De certo modo, ao erigir retratos em série de pessoas famosas como Marilyn Monroe, Liz Taylor, Elvis Presley e Ronald Reagan ao lado de imagens de latas de sopa Campbell, caixas de sabão em pó Brillo, revólveres e acidentes de carro, Warhol desnaturalizava-os como ícones da cultura popular ou da política, esvaziando-os de seu status social a fim de conferir-lhes um novo, dado pelo poder da arte.
O retrato de Marilyn, por exemplo, feito logo após a morte da atriz (“Shot Sage Blue Marilyn”, 1964), foi negociado na Christie’s em 2022 por US$ 195 milhões (R$ 1,1 bilhão), o maior preço pago por uma obra de arte do século 20 até hoje.
Warhol apropriou-se do conteúdo do comércio —bens e celebridades— mas, ao mesmo tempo, desmontou as formas institucionais de circulação desses produtos, conferindo-lhes um efeito “ex nihilo”, como encontrado nos ícones bizantinos que admirava com sua mãe na igreja ortodoxa que frequentavam em sua juventude. Tal como nesses ícones, a frontalidade da figura e o uso de cores sólidas e vivas servem para lembrar que o que se apresenta ali é apenas a imagem de sua ausência.

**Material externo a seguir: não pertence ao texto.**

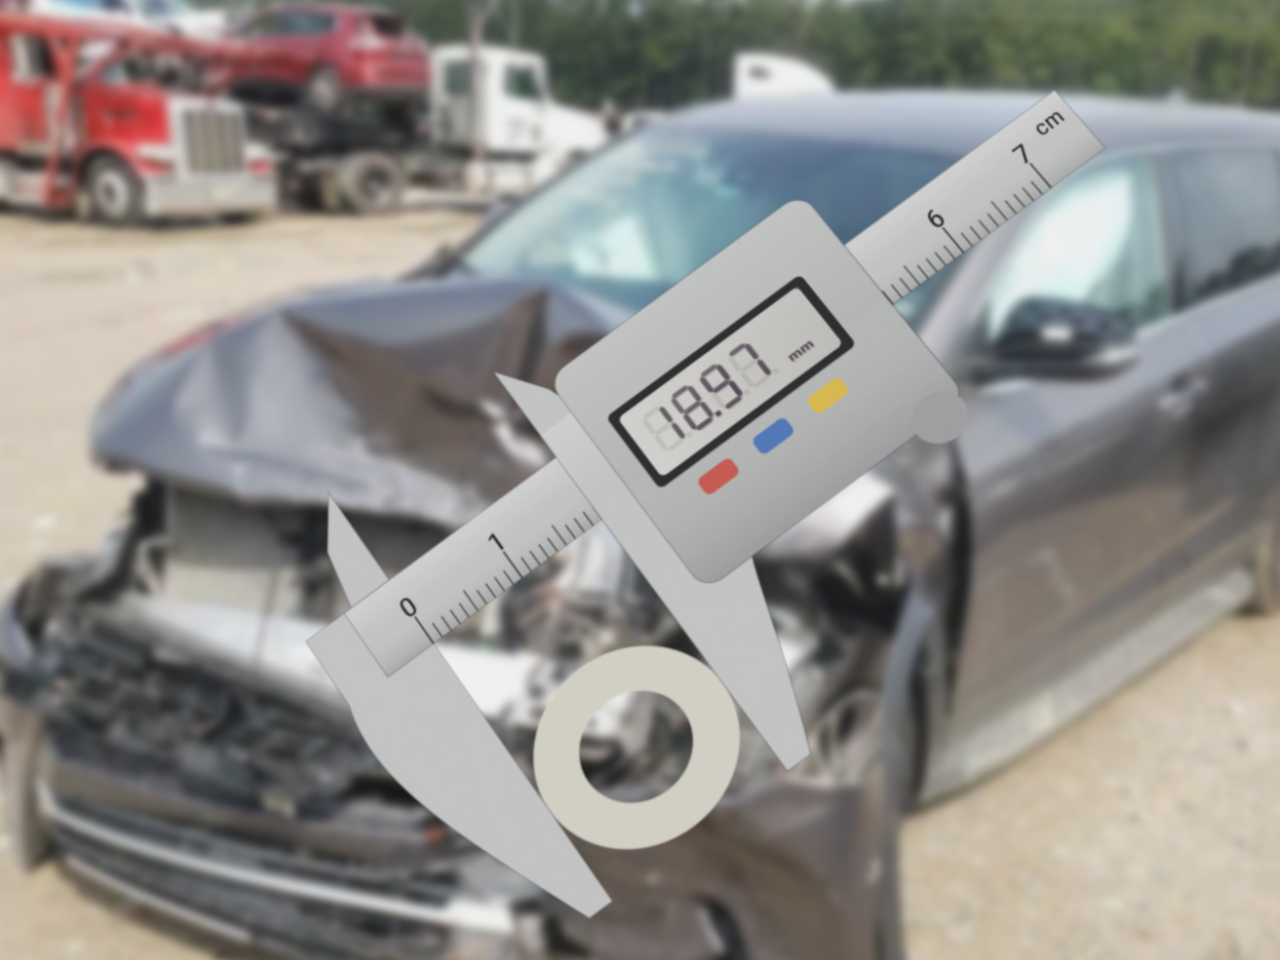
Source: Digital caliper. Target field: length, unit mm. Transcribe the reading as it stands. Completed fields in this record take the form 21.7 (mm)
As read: 18.97 (mm)
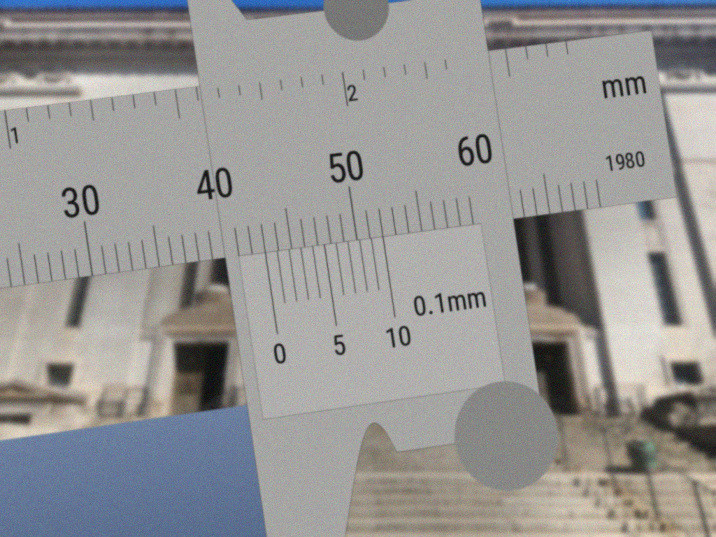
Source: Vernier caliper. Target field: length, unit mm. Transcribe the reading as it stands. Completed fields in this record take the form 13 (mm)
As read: 43.0 (mm)
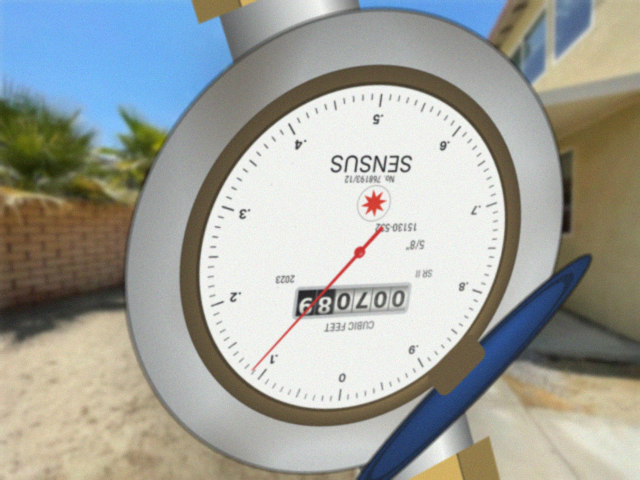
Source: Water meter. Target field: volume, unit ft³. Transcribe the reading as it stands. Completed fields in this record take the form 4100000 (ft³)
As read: 7089.11 (ft³)
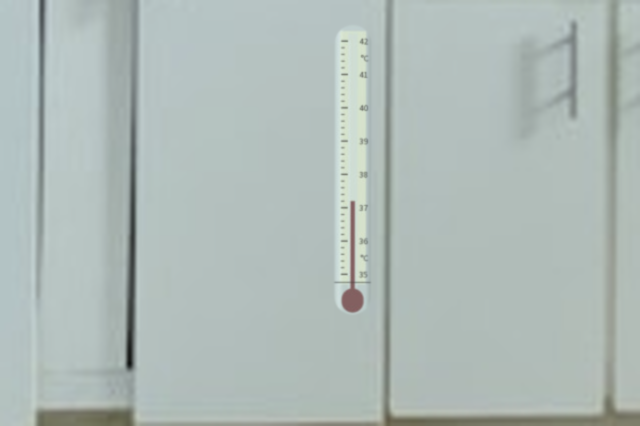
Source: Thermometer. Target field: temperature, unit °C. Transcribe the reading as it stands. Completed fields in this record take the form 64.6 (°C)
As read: 37.2 (°C)
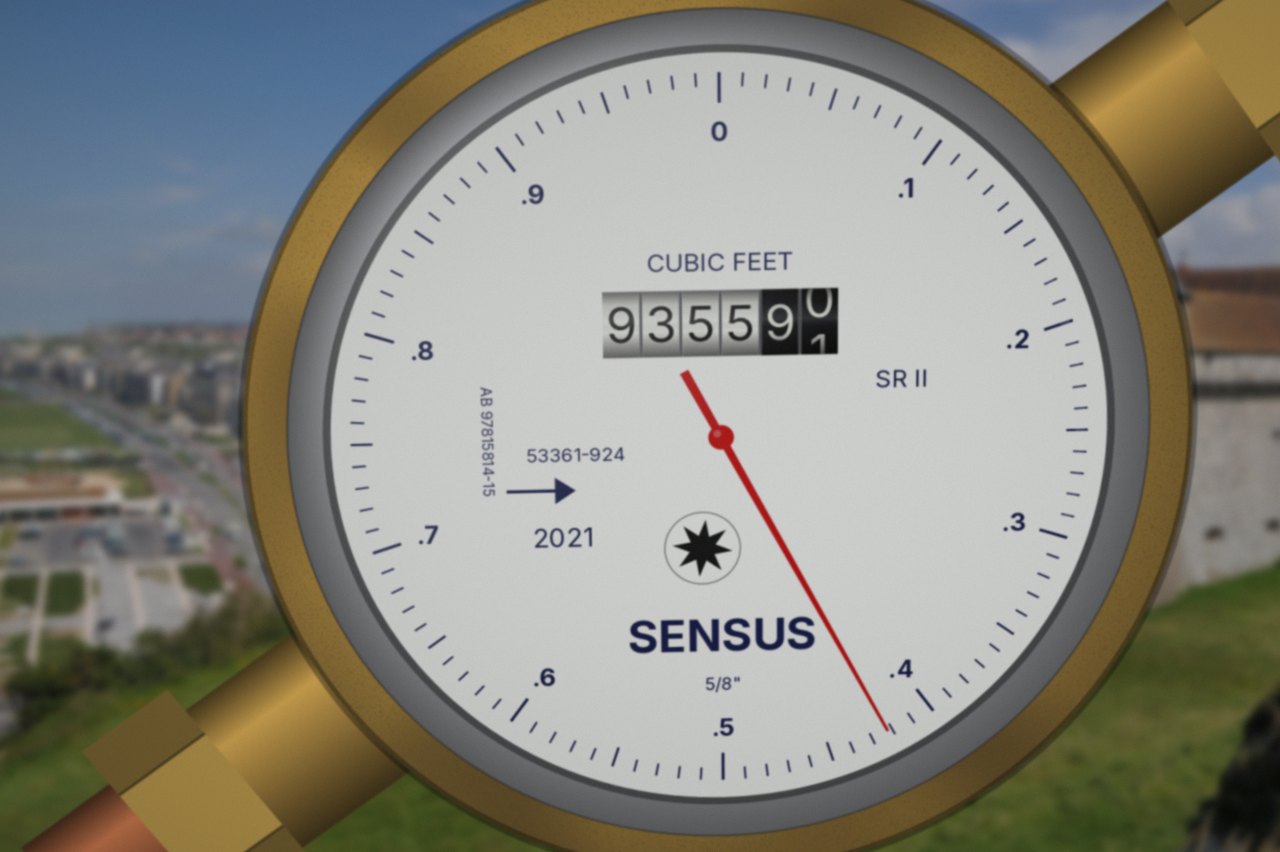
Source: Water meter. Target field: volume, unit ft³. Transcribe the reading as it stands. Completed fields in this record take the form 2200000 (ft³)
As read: 935590.42 (ft³)
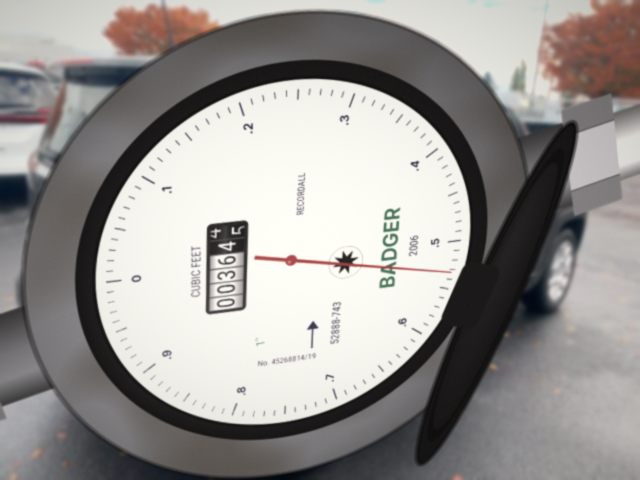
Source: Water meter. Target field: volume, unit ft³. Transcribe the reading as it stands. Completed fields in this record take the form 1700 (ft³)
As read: 3644.53 (ft³)
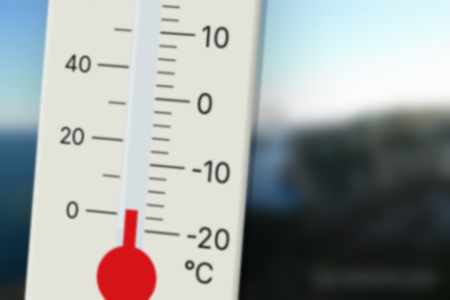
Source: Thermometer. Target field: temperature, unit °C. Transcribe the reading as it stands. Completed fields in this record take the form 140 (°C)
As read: -17 (°C)
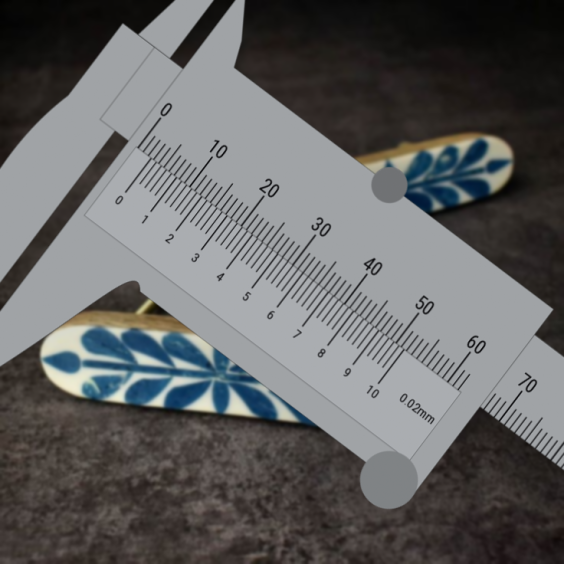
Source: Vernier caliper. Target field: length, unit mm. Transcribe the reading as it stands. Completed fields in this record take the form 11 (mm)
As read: 2.6 (mm)
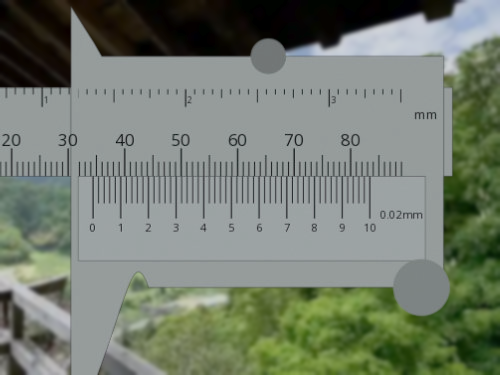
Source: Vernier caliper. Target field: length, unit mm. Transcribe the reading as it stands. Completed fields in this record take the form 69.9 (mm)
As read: 34.4 (mm)
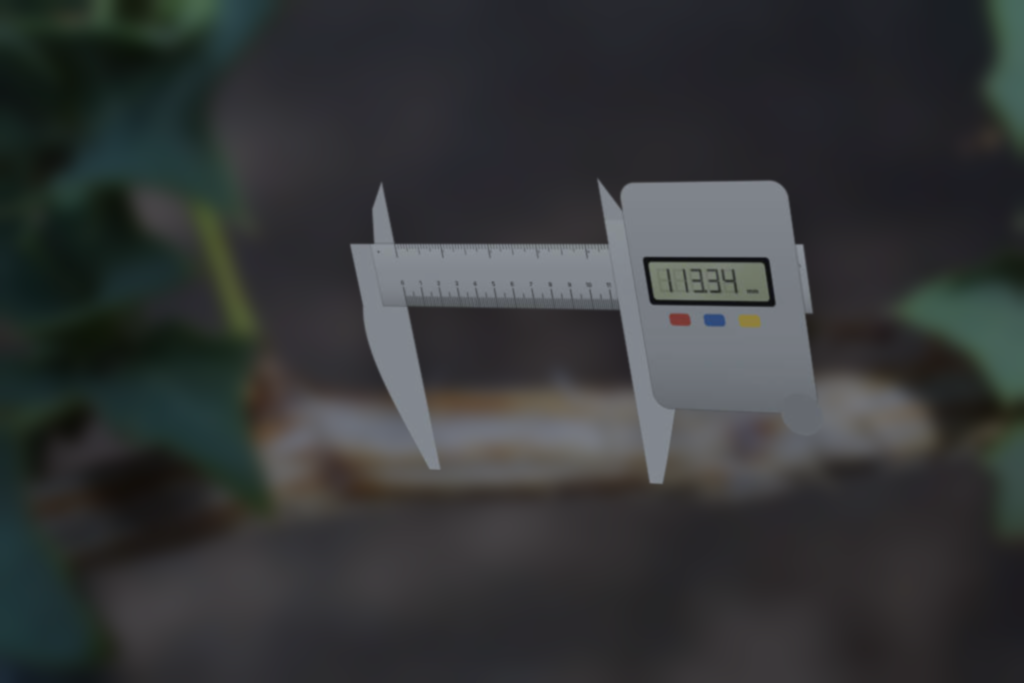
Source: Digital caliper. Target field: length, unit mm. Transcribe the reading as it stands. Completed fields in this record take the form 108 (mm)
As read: 113.34 (mm)
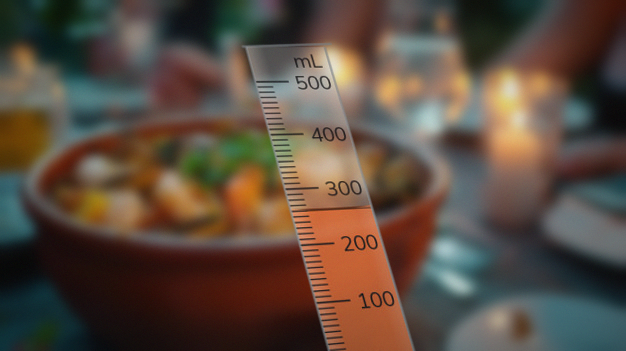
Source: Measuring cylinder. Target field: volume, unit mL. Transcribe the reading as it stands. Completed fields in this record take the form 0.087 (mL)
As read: 260 (mL)
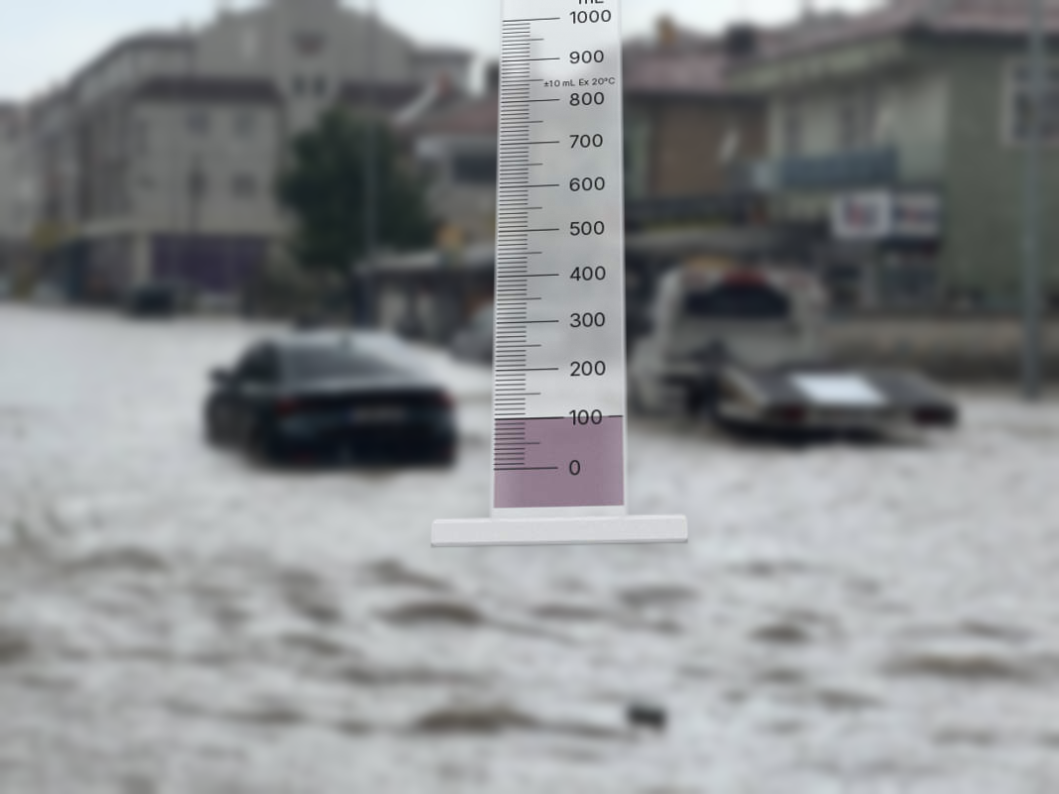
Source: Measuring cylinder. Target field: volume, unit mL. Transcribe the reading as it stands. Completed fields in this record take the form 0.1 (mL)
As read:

Um pouco por isso, talvez, o artista cultuou a si mesmo como um receptáculo esvaziado, sujeito a ser ocupado ocasionalmente, de acordo com as circunstâncias da vida e do meio que o circundava. Warhol não via nenhuma importância nisso, como demonstram as anotações em seu diário, publicado dois anos após sua morte.
Ele sempre deu pistas, contudo, de que o que pensava era algo tão comum e desinteressante quanto uma lata de sopa —aliás, como é todo indivíduo humano visto à distância, ausente de relações. Mas, por detrás do alter ego aparentemente frio e impassível, havia uma pessoa frágil e muito influenciável, que acreditava na eternidade da arte e em seu poder de ultrapassar as vicissitudes do tempo no qual foi criada, assim como das idiossincrasias de seu criador.
Em entrevista a Gretchen Berg em 1966, Warhol disse: “Se quiser saber tudo sobre Andy Warhol, olhe para a superfície… e lá estou eu. Não há nada por trás”.